The Mirijanda Mausoleum (other names: Miri Janda ota mausoleum) is a cultural heritage object located in Uzbekistan. The object was built in the 5th–6th centuries. The mausoleum is located in the Mardtepa village, Gʻuzor District, Kashkadarya region. According to the property rights, it is state property (on the basis of operational management rights of Kashkadarya regional department of cultural heritage). It was included in the national register of intangible cultural heritage objects by the decree of the Cabinet of Ministers of the Republic of Uzbekistan on October 4, 2019 - taken under state protection.

==Naming==
The name of Miri Janda ota mausoleum is related to the name of a person named Abu Hafs Umar ibn Muhammad ibn Abdulloh ibn Shahobuddin Suhravardiy. He was born in the city of Suhravard, located in the Jabal region of northeastern Iran. Shahobuddin Suhravardiy lived in Baghdad for a long time. Abulqodir G’iyloniy is considered his spiritual mentor. Later he came to Guzar and died there.

Sharafuddin Ali Yazdiy wrote in his work Zafarnoma:

Amir Tarag’ay was devoted to the noble and miraculous Shahobuddin Suhravardiy, the master of Islam, and to the sheikh Shamsiddin Kulol, who was close to him, and he often visited his mausoleum.

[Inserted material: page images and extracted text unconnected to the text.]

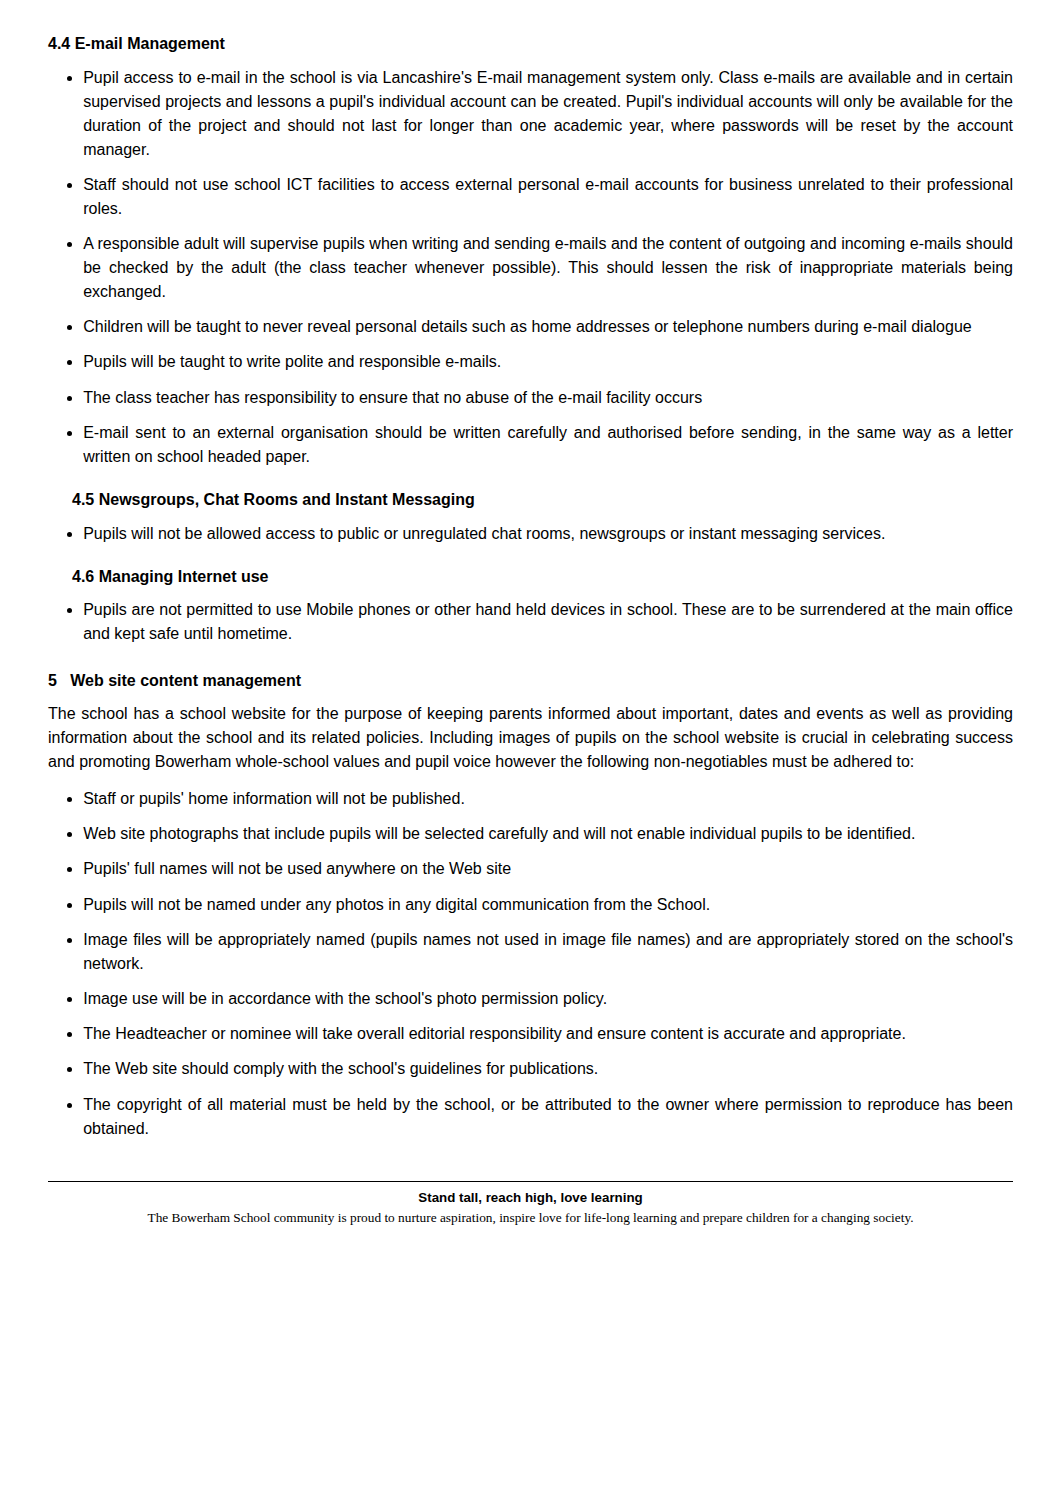4.4 E-mail Management
Pupil access to e-mail in the school is via Lancashire's E-mail management system only. Class e-mails are available and in certain supervised projects and lessons a pupil's individual account can be created. Pupil's individual accounts will only be available for the duration of the project and should not last for longer than one academic year, where passwords will be reset by the account manager.
Staff should not use school ICT facilities to access external personal e-mail accounts for business unrelated to their professional roles.
A responsible adult will supervise pupils when writing and sending e-mails and the content of outgoing and incoming e-mails should be checked by the adult (the class teacher whenever possible). This should lessen the risk of inappropriate materials being exchanged.
Children will be taught to never reveal personal details such as home addresses or telephone numbers during e-mail dialogue
Pupils will be taught to write polite and responsible e-mails.
The class teacher has responsibility to ensure that no abuse of the e-mail facility occurs
E-mail sent to an external organisation should be written carefully and authorised before sending, in the same way as a letter written on school headed paper.
4.5 Newsgroups, Chat Rooms and Instant Messaging
Pupils will not be allowed access to public or unregulated chat rooms, newsgroups or instant messaging services.
4.6 Managing Internet use
Pupils are not permitted to use Mobile phones or other hand held devices in school. These are to be surrendered at the main office and kept safe until hometime.
5 Web site content management
The school has a school website for the purpose of keeping parents informed about important, dates and events as well as providing information about the school and its related policies. Including images of pupils on the school website is crucial in celebrating success and promoting Bowerham whole-school values and pupil voice however the following non-negotiables must be adhered to:
Staff or pupils' home information will not be published.
Web site photographs that include pupils will be selected carefully and will not enable individual pupils to be identified.
Pupils' full names will not be used anywhere on the Web site
Pupils will not be named under any photos in any digital communication from the School.
Image files will be appropriately named (pupils names not used in image file names) and are appropriately stored on the school's network.
Image use will be in accordance with the school's photo permission policy.
The Headteacher or nominee will take overall editorial responsibility and ensure content is accurate and appropriate.
The Web site should comply with the school's guidelines for publications.
The copyright of all material must be held by the school, or be attributed to the owner where permission to reproduce has been obtained.
Stand tall, reach high, love learning
The Bowerham School community is proud to nurture aspiration, inspire love for life-long learning and prepare children for a changing society.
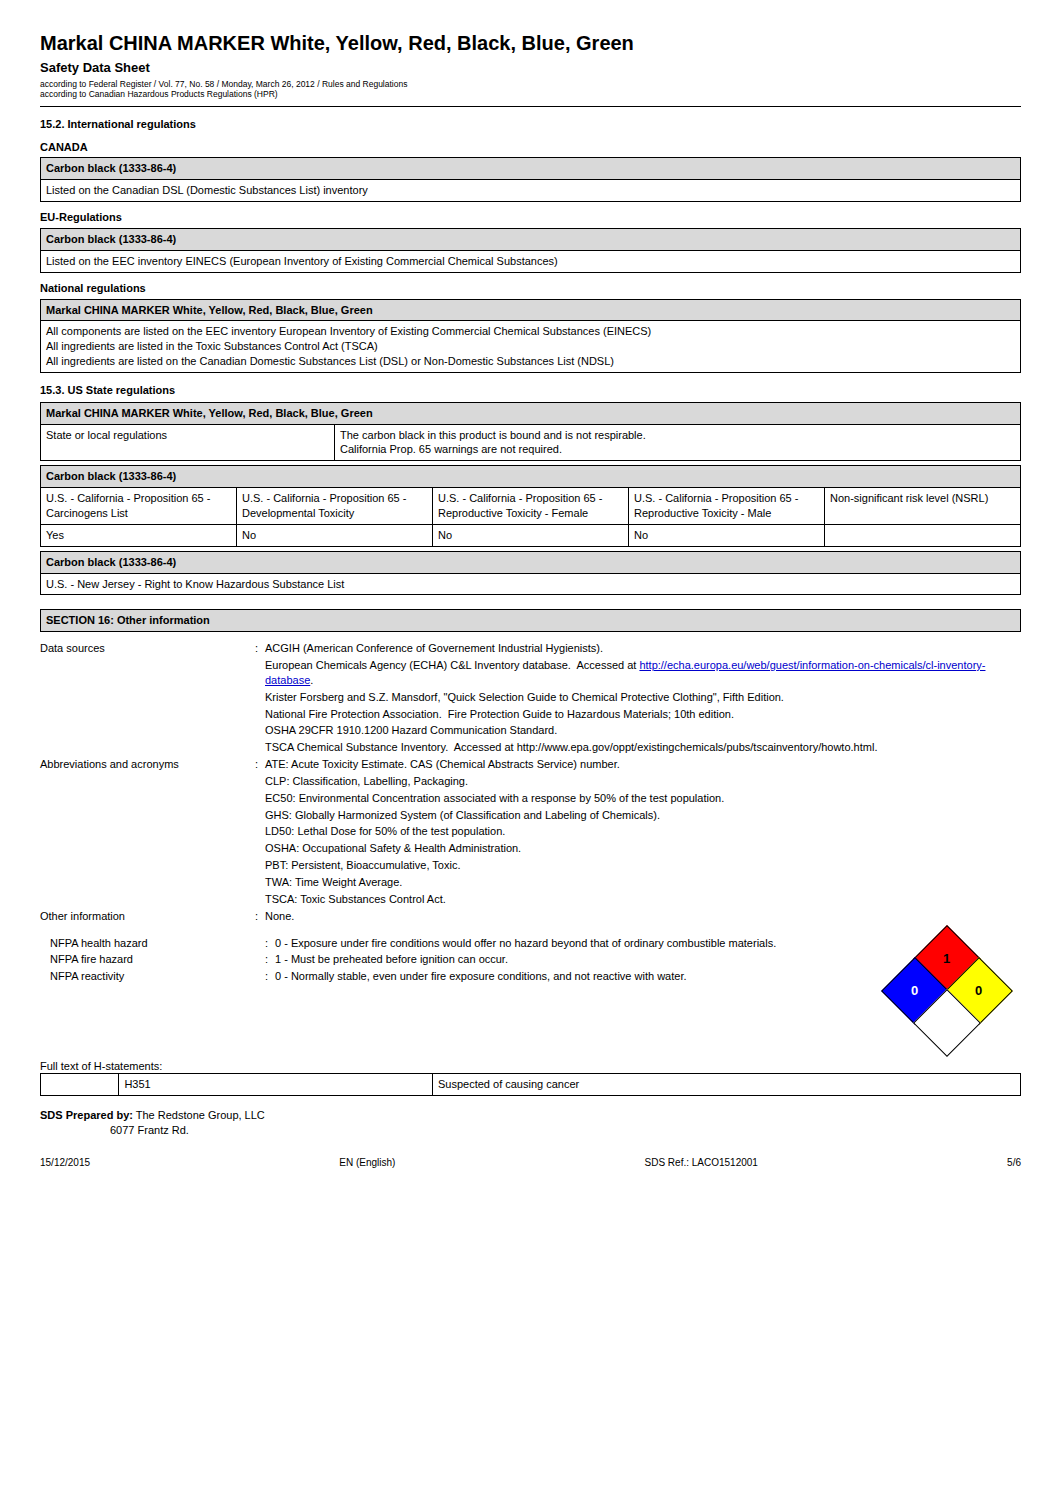Markal CHINA MARKER White, Yellow, Red, Black, Blue, Green
Safety Data Sheet
according to Federal Register / Vol. 77, No. 58 / Monday, March 26, 2012 / Rules and Regulations
according to Canadian Hazardous Products Regulations (HPR)
15.2. International regulations
CANADA
| Carbon black (1333-86-4) |
| Listed on the Canadian DSL (Domestic Substances List) inventory |
EU-Regulations
| Carbon black (1333-86-4) |
| Listed on the EEC inventory EINECS (European Inventory of Existing Commercial Chemical Substances) |
National regulations
| Markal CHINA MARKER White, Yellow, Red, Black, Blue, Green |
| All components are listed on the EEC inventory European Inventory of Existing Commercial Chemical Substances (EINECS) All ingredients are listed in the Toxic Substances Control Act (TSCA) All ingredients are listed on the Canadian Domestic Substances List (DSL) or Non-Domestic Substances List (NDSL) |
15.3. US State regulations
| Markal CHINA MARKER White, Yellow, Red, Black, Blue, Green |
| State or local regulations | The carbon black in this product is bound and is not respirable. California Prop. 65 warnings are not required. |
| Carbon black (1333-86-4) |
| U.S. - California - Proposition 65 - Carcinogens List | U.S. - California - Proposition 65 - Developmental Toxicity | U.S. - California - Proposition 65 - Reproductive Toxicity - Female | U.S. - California - Proposition 65 - Reproductive Toxicity - Male | Non-significant risk level (NSRL) |
| Yes | No | No | No | |
| Carbon black (1333-86-4) |
| U.S. - New Jersey - Right to Know Hazardous Substance List |
SECTION 16: Other information
| Data sources | : | ACGIH (American Conference of Governement Industrial Hygienists). |
| | | European Chemicals Agency (ECHA) C&L Inventory database. Accessed at http://echa.europa.eu/web/guest/information-on-chemicals/cl-inventory-database . |
| | | Krister Forsberg and S.Z. Mansdorf, "Quick Selection Guide to Chemical Protective Clothing", Fifth Edition. |
| | | National Fire Protection Association. Fire Protection Guide to Hazardous Materials; 10th edition. |
| | | OSHA 29CFR 1910.1200 Hazard Communication Standard. |
| | | TSCA Chemical Substance Inventory. Accessed at http://www.epa.gov/oppt/existingchemicals/pubs/tscainventory/howto.html. |
| Abbreviations and acronyms | : | ATE: Acute Toxicity Estimate. CAS (Chemical Abstracts Service) number. |
| | | CLP: Classification, Labelling, Packaging. |
| | | EC50: Environmental Concentration associated with a response by 50% of the test population. |
| | | GHS: Globally Harmonized System (of Classification and Labeling of Chemicals). |
| | | LD50: Lethal Dose for 50% of the test population. |
| | | OSHA: Occupational Safety & Health Administration. |
| | | PBT: Persistent, Bioaccumulative, Toxic. |
| | | TWA: Time Weight Average. |
| | | TSCA: Toxic Substances Control Act. |
| Other information | : | None. |
| NFPA health hazard | : | 0 - Exposure under fire conditions would offer no hazard beyond that of ordinary combustible materials. |
| NFPA fire hazard | : | 1 - Must be preheated before ignition can occur. |
| NFPA reactivity | : | 0 - Normally stable, even under fire exposure conditions, and not reactive with water. |
1
0
0
Full text of H-statements:
| | H351 | Suspected of causing cancer |
SDS Prepared by: The Redstone Group, LLC
6077 Frantz Rd.
15/12/2015
EN (English)
SDS Ref.: LACO1512001
5/6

Abdulloh ibn Shahobuddin Suhravardiy is considered the father of Sheikh Zayniddin, whose grave is located in the Kokcha cemetery in Tashkent.

The word Janda comes from the name of the garment worn by the Sufi scholar during his diplomatic missions.

==Location==
According to the famous historian Poyon Ravshanov, the Guzor mosque was located on the left bank of the Guzardarya, 300–400 meters south-west of the fortress. The Old Garden gate of the fortress was opposite the mosque. The road leading from that gate led directly to the Old Garden area. The mausoleum of Amir Jond (or Amir Janda) was located in the north-east of the mosque.